By Professor Carol on Dec 04, 2014 03:00 am
Moravian Star – Urban Sea Star (CC BY-NC-ND 2.0)
The Czech Republic is considered to be one of Europe’s most secular countries today. Yet, its religious history is intense, filled with the betrayal and burning of religious reformer Jan Hus (1515) and violent alternation between Protestant and Catholic rule. That intensity continued with the unpopular rule by Austrian Catholics, followed later by Hitler’s National Socialism, and decades of imposed Communism. It’s a wonder to me that anyone goes to church!
Yet, that land of tumult brought us one of Advent’s most peaceful symbols: the Moravian Star. You could say that beauty and mathematics meet in its elegant form. Here’s how it all happened.
Due to religious persecution, Bohemian and Moravian Protestants were welcomed in 1722 as refugees to land owned by a beneficent German count named Ludwig von Zinzendorf. A little town called Herrnhut became home not only to Moravians but other displaced European Protestants. In 1741, a group of Moravians left their safe-haven of Herrnhut and voyaged to the New World to start settlements first in Georgia, and then, more permanently, in areas we know today as Bethlehem, Pennsylvania and Winston-Salem, North Carolina. The Moravians brought a strong ethic for hard work, liberal education, and a sophisticated appreciation of the Arts.
The star itself was not part of the Renaissance Czech history, but originated in a 1830s classroom at a Moravian boys’ school in Niesky, 30 miles from Herrnhut, in a region that lies at the eastern edge of today’s Germany. The stars resulted from geometry experiments as the teacher created variations on a polyhedron. While most Moravian stars that we see today have 26 points, the earliest versions had as many as 110 points. Now that’s geometry in action!

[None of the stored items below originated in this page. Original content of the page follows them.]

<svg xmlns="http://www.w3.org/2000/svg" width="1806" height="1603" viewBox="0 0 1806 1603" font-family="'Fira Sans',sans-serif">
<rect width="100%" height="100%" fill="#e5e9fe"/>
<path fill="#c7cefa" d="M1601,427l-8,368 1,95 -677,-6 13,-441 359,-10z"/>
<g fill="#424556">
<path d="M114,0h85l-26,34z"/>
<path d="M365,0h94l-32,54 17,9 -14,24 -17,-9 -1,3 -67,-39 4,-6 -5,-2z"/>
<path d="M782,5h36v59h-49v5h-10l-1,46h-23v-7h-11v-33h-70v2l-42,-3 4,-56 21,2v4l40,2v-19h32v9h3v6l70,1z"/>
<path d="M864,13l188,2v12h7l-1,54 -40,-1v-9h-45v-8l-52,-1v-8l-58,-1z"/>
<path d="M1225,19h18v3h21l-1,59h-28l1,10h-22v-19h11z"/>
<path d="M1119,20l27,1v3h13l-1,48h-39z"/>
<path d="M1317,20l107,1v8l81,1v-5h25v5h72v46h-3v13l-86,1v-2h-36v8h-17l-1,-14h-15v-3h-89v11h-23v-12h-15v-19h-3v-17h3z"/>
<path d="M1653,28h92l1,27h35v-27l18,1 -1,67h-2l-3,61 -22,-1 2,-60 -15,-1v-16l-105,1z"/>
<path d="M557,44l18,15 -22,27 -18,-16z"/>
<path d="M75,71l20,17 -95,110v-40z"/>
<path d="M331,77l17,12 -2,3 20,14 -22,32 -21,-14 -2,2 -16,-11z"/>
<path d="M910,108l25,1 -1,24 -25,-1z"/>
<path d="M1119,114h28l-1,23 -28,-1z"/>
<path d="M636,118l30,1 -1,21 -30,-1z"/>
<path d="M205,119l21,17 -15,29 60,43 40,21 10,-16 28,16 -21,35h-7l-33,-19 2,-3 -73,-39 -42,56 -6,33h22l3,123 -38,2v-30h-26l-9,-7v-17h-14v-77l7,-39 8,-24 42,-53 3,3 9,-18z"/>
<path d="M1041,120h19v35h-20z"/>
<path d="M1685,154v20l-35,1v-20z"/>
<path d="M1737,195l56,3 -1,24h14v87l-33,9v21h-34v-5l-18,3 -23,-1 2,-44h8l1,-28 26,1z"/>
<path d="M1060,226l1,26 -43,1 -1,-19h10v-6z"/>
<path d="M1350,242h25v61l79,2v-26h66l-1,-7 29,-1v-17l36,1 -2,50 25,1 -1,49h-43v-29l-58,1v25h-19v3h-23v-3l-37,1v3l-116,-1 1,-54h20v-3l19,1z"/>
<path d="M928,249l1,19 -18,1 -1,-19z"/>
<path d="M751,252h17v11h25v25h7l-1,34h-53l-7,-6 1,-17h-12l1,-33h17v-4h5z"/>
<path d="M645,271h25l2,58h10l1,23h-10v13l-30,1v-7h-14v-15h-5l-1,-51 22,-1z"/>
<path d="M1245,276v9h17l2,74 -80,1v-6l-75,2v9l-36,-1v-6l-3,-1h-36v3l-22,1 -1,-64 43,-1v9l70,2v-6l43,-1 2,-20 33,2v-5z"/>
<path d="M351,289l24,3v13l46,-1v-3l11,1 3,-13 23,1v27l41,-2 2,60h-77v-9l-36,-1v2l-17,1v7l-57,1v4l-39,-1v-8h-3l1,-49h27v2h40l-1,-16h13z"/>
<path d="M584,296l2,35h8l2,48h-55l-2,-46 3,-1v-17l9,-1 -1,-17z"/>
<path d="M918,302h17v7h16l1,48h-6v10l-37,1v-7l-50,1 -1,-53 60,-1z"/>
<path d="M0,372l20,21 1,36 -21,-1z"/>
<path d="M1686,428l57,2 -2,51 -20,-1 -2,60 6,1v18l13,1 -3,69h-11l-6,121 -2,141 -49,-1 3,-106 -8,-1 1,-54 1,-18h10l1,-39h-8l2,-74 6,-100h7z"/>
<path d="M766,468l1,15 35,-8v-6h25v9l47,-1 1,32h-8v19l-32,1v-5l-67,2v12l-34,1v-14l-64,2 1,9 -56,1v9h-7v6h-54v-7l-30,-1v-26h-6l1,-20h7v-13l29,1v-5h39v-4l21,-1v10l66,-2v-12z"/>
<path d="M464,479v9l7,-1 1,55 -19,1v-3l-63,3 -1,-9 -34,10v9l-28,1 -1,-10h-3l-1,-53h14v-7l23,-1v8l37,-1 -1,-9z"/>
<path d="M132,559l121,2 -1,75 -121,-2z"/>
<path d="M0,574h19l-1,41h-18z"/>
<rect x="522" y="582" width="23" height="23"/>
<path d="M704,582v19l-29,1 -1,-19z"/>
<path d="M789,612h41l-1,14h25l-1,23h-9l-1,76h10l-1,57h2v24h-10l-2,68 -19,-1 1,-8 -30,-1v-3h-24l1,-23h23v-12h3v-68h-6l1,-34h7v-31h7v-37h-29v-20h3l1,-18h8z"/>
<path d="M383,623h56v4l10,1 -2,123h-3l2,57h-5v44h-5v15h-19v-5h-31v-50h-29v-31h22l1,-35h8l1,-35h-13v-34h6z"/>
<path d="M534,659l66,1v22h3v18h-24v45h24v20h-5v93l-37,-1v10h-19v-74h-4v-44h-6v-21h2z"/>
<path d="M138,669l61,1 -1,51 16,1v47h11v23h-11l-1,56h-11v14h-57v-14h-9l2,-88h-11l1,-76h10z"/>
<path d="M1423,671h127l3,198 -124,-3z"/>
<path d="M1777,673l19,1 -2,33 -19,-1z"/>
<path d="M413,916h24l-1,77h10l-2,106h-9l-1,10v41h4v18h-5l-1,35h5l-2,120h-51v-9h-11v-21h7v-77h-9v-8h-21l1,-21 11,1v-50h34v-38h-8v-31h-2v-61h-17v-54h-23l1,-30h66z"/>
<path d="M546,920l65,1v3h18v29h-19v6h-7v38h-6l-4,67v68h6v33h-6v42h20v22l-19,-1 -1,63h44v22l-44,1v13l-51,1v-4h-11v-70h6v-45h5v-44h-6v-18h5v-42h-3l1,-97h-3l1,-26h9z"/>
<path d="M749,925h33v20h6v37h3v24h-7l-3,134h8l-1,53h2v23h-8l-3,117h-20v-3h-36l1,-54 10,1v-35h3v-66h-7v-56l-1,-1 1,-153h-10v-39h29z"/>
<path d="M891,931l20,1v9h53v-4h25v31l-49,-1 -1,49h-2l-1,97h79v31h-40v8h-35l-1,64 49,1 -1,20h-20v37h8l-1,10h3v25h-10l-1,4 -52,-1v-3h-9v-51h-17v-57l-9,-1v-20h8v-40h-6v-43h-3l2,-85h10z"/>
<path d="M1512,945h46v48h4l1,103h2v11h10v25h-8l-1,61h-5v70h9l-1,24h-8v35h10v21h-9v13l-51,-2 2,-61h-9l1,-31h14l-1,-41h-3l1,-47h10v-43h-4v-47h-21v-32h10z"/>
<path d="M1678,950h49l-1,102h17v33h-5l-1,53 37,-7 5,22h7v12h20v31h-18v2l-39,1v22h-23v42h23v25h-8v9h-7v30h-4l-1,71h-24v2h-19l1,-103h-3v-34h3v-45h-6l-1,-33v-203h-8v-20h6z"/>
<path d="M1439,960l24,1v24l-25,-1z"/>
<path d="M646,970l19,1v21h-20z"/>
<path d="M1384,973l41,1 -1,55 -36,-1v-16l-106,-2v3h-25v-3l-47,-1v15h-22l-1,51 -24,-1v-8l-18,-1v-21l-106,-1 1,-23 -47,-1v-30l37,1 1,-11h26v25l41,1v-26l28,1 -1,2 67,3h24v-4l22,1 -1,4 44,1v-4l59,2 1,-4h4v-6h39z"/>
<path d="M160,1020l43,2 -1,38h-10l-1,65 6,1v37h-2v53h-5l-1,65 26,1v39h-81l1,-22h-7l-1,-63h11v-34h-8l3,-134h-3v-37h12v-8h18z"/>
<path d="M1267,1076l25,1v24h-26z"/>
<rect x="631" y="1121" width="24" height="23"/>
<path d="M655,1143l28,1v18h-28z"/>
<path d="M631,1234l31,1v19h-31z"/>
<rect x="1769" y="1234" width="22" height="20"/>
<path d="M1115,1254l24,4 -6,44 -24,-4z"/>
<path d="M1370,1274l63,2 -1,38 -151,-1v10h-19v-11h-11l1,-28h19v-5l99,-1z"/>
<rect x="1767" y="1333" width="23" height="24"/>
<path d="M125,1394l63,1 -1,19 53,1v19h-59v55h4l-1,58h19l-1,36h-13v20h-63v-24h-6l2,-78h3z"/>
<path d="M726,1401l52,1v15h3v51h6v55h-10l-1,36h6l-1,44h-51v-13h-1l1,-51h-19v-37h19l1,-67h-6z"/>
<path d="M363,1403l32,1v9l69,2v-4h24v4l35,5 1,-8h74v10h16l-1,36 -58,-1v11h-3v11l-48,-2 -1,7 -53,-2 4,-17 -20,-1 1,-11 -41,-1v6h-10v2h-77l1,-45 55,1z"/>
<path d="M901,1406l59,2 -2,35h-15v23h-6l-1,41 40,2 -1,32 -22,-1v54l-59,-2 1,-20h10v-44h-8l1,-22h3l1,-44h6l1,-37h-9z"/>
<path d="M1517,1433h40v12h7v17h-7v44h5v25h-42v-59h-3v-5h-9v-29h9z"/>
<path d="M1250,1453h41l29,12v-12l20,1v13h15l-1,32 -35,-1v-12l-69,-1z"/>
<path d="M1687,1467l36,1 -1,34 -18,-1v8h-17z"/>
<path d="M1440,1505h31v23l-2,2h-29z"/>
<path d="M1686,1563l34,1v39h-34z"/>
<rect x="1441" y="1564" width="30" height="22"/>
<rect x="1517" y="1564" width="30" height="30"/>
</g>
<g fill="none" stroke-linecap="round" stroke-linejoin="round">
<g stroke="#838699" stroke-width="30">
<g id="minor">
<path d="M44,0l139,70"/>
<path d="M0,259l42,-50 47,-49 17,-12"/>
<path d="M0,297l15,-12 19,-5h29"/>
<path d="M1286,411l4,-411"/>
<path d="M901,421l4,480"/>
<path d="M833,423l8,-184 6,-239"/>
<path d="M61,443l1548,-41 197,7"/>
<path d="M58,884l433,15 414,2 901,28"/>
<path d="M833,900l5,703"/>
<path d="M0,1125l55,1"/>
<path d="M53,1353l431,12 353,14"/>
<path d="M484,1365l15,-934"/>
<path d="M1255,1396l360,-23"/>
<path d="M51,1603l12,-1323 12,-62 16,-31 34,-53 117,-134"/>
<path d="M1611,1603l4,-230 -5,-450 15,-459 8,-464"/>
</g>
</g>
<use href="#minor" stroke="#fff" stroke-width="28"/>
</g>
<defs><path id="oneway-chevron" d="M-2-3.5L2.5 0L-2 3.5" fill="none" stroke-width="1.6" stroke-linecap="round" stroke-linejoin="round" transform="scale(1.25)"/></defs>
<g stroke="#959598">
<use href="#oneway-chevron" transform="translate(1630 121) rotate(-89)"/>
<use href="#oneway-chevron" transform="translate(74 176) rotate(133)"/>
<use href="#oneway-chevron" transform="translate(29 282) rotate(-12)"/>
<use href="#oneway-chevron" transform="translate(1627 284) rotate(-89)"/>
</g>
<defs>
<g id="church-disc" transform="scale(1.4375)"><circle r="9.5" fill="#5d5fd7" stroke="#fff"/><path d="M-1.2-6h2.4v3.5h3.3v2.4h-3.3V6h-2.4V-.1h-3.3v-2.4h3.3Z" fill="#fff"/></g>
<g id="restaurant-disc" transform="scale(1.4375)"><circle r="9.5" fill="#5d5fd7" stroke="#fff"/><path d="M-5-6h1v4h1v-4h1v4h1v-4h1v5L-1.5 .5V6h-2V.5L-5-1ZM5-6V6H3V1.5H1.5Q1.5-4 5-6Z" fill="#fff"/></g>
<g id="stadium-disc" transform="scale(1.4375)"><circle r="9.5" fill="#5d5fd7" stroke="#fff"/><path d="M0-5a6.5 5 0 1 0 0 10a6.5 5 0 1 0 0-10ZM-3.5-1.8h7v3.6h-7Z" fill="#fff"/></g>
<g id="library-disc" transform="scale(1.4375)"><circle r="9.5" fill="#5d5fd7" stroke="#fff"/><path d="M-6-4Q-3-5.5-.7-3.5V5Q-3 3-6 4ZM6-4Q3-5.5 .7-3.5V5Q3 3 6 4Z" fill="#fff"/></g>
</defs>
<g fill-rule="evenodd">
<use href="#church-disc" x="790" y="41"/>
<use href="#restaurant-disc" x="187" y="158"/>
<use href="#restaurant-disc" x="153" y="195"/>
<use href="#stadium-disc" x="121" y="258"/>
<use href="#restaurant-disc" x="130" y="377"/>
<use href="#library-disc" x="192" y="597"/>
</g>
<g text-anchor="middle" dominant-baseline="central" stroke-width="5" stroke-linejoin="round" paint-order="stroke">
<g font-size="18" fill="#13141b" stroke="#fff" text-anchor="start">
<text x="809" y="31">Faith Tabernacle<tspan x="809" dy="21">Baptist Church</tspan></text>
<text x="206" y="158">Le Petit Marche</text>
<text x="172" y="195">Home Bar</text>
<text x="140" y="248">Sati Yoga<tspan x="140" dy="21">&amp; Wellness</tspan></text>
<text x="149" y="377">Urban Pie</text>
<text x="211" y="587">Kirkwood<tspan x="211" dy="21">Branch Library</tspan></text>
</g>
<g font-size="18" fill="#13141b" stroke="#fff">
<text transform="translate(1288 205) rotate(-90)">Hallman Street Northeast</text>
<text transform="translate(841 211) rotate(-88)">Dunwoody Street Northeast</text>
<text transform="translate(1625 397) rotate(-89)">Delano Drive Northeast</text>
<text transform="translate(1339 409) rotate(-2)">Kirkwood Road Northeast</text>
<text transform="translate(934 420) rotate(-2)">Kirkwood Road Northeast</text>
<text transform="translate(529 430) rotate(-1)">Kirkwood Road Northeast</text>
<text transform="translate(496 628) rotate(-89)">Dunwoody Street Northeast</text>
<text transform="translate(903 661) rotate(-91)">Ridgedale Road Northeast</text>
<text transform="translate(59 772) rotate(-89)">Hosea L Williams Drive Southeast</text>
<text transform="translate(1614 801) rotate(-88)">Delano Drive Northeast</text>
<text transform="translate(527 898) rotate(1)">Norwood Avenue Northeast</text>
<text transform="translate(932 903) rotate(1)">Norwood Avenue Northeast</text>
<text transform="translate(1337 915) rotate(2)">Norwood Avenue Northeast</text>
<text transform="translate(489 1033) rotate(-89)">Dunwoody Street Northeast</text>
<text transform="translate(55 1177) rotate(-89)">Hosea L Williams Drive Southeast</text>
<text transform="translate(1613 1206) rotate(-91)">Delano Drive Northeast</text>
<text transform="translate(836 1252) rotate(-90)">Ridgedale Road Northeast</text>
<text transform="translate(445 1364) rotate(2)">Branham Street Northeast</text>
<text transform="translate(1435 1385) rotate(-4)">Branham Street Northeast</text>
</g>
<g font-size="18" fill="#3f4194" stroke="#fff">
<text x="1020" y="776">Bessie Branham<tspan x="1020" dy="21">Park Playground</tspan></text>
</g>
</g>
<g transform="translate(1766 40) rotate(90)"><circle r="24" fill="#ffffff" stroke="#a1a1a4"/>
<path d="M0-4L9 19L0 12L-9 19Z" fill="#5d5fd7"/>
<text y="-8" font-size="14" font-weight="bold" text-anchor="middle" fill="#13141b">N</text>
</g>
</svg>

But it’s a long way from a geometric exercise to a religious symbol recognized around the world. The stars fascinated the local residents of Niesky. They were interesting to make and beautiful to behold. A practice arose for families to construct a star and hang it out on the first Sunday in Advent. Then, in the 1880s, a graduate of the school at Niesky named Peter Verbeek started making stars to sell in his bookstore. He even printed up instructions. His son Harry set up a firm in nearby Herrnhut to produce the stars commercially.
The name “Herrnhut” has spiritual significance. It means the “Lord’s” (Herrn) “Protection” (Hut). And yes (for those of you studying German), Hut is the word for hat; but, in a broader sense, Hut means covering or protection. So while we call them Moravian Stars in America, they are known in much of Europe as the “Lord’s Protection Stars” (Herrnhuter-Sterne).
Despite the devastation of both World Wars, the Herrnhut factory has endured to this day. You can visit their site – Moravian Star-Central! – and, if you’re in Germany, you can go to their factory, take advantage of a new Visitors’ Center, and enjoy their café!
While you’ll see Moravian stars hung above the elaborate nativity scenes in European churches, their primary role is to proclaim the Advent season. It takes patience to construct a homemade one, but you’ll find a variety of websites that show you how, including this nice site.
Nowadays, commercially produced Moravian Stars come in plastic or paper, and are designed for indoor or outdoor use. You can get replacement parts and even storage boxes. But no matter how newfangled they’ve become, they still shine with a radiant purity that foretells the majesty of Christ’s birth.